- [Conjunto de tareas]
a. Reproduce sin cambios el fragmento de la noticia sobre las granjas catalanas inmovilizadas que se abre con las palabras que contienen "La fiebre aftosa" y se cierra con "incorporaron 492 animales.".
b. Escribe la continuación de la noticia sobre las granjas catalanas inmovilizadas por la fiebre aftosa a partir de su última frase.

- [Extracto del texto]

Las 48 explotaciones ganaderas catalanas "permanecerán inmovilizadas y
bajo control oficial hasta pasado el período de observación superior a 10
días".
No obstante, las autoridades catalanes aseguran que "no se constató
ninguna entrada de vacuno procedente de la zona donde se detectó el primer foco
inglés, una granja de la sureña localidad de Guidford, en Surrey, cerca de
Londres".
Del total, 25 granjas inmovilizadas están ubicadas en la provincia de Lleida,
11 en Barcelona, 10 en Girona y 2 en Tarragona.
La fiebre aftosa "tiene un período de incubación de entre 2 y 14 días,
por lo que se revisaron las entradas procedentes del Reino Unido con destino a
Cataluña desde el pasado 1 de junio".
En este sentido, el gobierno catalán señala que las entradas de ganado
registradas desde el 1 de junio fueron de 1.943 animales, y que en los últimos
15 días se incorporaron 492 animales.

- [Extractos de registros]

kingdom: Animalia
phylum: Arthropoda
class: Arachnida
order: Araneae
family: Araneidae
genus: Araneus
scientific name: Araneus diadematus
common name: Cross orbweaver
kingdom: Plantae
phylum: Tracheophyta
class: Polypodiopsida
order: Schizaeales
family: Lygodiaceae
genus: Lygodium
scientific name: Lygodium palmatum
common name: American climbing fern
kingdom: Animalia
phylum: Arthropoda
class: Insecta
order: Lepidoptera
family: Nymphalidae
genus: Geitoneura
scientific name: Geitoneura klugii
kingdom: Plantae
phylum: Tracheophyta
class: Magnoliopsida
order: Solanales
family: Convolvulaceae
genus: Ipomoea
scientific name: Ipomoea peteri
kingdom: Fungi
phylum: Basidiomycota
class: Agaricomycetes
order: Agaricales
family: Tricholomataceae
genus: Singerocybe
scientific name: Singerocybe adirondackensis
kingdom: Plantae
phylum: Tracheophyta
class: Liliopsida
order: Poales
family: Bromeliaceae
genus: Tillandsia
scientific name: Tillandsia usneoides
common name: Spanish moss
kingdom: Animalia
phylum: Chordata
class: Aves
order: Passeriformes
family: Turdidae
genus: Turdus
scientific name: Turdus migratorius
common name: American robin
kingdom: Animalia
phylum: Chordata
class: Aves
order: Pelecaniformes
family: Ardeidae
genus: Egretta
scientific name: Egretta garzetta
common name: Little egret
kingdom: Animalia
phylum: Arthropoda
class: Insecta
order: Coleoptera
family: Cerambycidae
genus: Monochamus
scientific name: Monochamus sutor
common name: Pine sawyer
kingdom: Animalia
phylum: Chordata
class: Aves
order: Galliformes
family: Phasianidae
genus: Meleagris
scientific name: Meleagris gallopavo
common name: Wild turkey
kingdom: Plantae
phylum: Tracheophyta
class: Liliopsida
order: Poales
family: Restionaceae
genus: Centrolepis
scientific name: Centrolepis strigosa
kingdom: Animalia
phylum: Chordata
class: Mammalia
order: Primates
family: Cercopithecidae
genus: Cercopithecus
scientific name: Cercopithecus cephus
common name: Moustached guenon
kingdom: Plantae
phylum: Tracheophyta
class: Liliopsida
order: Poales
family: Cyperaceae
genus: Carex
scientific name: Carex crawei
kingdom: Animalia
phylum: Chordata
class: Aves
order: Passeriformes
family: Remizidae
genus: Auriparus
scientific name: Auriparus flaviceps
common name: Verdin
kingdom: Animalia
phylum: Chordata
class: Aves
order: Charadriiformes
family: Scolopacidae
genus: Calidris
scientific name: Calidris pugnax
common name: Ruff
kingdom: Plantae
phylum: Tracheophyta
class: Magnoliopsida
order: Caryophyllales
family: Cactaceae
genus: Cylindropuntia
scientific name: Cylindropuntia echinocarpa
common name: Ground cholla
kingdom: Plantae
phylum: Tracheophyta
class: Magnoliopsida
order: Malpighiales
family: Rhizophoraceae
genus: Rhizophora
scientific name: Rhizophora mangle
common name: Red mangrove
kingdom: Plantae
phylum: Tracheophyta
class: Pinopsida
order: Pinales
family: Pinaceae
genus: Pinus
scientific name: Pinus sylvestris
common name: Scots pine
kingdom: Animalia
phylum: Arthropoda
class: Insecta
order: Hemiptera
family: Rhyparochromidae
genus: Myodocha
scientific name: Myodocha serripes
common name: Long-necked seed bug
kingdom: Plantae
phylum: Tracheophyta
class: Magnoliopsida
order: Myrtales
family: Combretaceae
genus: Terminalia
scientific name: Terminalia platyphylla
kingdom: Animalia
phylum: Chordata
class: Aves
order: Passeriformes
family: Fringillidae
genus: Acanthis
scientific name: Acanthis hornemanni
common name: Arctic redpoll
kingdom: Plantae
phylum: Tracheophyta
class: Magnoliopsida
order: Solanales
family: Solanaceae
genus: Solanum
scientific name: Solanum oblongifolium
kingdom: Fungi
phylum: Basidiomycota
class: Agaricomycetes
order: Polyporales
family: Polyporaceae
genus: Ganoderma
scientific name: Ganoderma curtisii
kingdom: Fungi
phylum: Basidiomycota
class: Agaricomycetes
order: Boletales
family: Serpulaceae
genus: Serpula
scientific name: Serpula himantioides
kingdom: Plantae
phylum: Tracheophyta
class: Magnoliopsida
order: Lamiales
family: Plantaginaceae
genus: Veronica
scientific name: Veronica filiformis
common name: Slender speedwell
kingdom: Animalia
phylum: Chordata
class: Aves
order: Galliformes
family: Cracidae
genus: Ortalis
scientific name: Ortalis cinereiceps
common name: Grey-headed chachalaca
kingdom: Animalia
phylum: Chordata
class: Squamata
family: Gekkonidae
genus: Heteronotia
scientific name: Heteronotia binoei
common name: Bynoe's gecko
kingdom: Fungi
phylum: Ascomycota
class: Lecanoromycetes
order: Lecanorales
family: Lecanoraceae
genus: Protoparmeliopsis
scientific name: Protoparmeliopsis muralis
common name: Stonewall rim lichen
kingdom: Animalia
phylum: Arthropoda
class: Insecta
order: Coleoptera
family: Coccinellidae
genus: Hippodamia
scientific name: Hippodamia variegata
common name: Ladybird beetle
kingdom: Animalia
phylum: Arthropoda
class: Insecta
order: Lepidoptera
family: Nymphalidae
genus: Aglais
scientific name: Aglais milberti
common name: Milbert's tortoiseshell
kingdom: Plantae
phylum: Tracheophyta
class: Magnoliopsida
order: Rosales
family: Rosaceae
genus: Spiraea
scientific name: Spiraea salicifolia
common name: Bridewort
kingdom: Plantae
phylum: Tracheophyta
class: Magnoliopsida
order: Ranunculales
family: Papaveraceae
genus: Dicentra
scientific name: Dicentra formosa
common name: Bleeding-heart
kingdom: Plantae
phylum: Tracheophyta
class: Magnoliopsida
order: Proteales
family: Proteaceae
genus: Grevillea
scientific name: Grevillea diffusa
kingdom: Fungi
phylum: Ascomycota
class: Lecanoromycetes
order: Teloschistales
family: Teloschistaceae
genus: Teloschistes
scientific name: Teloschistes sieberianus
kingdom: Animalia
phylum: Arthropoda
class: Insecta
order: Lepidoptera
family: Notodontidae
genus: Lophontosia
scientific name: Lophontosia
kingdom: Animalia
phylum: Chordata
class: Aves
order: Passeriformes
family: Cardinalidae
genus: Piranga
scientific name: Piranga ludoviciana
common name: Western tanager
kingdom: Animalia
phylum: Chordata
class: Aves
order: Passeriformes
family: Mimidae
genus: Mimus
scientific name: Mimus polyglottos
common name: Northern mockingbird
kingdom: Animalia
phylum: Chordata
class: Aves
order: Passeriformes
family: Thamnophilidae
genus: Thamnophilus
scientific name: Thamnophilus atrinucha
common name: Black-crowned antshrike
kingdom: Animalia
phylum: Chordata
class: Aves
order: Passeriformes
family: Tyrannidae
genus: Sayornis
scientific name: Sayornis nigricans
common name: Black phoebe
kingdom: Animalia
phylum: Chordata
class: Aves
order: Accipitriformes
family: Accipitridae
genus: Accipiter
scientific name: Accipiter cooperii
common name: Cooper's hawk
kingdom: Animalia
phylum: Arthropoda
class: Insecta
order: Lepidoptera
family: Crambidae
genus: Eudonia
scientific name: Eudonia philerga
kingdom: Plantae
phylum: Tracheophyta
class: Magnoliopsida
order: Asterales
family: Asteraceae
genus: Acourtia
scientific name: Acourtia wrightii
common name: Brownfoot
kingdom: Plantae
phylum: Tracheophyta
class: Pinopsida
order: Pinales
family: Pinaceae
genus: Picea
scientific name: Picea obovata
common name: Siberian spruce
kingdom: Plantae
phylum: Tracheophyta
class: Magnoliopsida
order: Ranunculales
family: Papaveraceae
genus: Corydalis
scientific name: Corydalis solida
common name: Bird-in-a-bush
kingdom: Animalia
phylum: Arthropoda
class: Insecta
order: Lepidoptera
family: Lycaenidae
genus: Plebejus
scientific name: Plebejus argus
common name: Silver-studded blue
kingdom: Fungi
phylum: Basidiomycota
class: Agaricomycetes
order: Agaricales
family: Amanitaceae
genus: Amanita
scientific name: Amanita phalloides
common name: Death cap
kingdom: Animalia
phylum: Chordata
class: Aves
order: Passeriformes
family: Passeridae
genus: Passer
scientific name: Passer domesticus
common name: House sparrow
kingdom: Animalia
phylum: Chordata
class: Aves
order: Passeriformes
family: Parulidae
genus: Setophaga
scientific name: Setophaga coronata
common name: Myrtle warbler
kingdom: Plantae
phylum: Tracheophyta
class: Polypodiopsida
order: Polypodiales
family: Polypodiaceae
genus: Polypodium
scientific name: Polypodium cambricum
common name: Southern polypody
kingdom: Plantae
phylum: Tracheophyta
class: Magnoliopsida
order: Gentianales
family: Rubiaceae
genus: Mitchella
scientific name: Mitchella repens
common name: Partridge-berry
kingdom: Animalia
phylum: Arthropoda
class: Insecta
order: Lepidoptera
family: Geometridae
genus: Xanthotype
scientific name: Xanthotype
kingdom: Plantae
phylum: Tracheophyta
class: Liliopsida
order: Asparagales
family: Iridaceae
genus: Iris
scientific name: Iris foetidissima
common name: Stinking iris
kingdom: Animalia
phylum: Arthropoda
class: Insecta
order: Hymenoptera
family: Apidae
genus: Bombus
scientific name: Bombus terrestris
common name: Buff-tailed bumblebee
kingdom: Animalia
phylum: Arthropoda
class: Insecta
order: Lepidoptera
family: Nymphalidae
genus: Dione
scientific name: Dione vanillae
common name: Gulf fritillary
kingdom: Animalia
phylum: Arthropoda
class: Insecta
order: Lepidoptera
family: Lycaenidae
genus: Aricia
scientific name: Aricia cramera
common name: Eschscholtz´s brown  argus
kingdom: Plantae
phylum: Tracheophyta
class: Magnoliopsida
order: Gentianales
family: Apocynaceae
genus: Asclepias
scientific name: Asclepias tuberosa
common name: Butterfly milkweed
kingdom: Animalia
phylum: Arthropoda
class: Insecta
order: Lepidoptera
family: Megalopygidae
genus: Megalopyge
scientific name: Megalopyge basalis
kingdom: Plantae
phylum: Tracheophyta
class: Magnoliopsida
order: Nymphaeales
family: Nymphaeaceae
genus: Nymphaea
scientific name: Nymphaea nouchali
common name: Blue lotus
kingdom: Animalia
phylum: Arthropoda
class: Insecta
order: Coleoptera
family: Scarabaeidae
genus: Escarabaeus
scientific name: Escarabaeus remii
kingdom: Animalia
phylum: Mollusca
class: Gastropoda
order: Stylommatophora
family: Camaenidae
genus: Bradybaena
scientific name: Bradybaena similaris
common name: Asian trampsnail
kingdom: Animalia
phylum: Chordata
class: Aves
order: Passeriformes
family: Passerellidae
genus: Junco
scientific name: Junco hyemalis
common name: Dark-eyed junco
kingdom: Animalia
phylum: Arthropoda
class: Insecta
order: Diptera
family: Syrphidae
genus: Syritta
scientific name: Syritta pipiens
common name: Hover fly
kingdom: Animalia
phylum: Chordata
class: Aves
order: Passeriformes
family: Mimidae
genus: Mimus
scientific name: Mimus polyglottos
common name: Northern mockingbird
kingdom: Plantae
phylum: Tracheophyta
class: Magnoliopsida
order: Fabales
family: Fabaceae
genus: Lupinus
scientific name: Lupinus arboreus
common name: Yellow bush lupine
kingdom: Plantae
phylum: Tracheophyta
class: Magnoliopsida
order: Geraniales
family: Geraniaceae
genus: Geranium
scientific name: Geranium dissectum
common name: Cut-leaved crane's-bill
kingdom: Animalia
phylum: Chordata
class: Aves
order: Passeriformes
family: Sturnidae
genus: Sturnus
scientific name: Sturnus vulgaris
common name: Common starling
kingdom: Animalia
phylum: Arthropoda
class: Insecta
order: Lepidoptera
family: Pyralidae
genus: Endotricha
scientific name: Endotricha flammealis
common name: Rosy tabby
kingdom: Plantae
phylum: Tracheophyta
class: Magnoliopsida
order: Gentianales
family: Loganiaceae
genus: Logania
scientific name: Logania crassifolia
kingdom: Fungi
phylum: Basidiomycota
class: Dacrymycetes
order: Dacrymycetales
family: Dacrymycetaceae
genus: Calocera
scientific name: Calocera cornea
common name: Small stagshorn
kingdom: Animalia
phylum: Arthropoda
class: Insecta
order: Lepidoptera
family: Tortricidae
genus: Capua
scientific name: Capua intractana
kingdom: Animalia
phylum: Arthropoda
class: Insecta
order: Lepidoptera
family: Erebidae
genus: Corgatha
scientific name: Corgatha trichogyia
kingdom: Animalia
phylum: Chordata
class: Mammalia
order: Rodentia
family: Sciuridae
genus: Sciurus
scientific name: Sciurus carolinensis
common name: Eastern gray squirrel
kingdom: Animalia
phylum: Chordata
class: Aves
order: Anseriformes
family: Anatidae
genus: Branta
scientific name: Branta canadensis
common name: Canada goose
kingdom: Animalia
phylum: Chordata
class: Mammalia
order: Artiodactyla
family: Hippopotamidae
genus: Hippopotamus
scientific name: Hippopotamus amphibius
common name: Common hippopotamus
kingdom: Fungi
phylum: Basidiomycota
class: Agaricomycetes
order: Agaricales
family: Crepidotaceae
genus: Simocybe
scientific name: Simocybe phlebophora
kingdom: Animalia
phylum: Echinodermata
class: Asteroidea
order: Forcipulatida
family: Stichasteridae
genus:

- [Resultados en orden]
a.
La fiebre aftosa "tiene un período de incubación de entre 2 y 14 días,
por lo que se revisaron las entradas procedentes del Reino Unido con destino a
Cataluña desde el pasado 1 de junio".
En este sentido, el gobierno catalán señala que las entradas de ganado
registradas desde el 1 de junio fueron de 1.943 animales, y que en los últimos
15 días se incorporaron 492 animales.

b.
La fiebre aftosa es una enfermedad vírica y contagiosa que afecta a diversas
especies animales como vacas, ovejas, cabras, cerdos y rumiantes salvajes.
El brote de fiebre aftosa registrado el 4 de agosto en Surrey es el primero en
el Reino Unido desde la epidemia de 2001, que obligó al sacrificio de entre 6,5
y 10 millones de cabezas de ganado y generó unas pérdidas de unos 8.500
millones de libras (unos 12.500 millones de euros).
Como medida de precaución para evitar la propagación de la fiebre aftosa, la
Comisión Europea prohibió ayer la exportación a la UE de ganado, carne y
productos lácteos procedentes de todo el Reino Unido.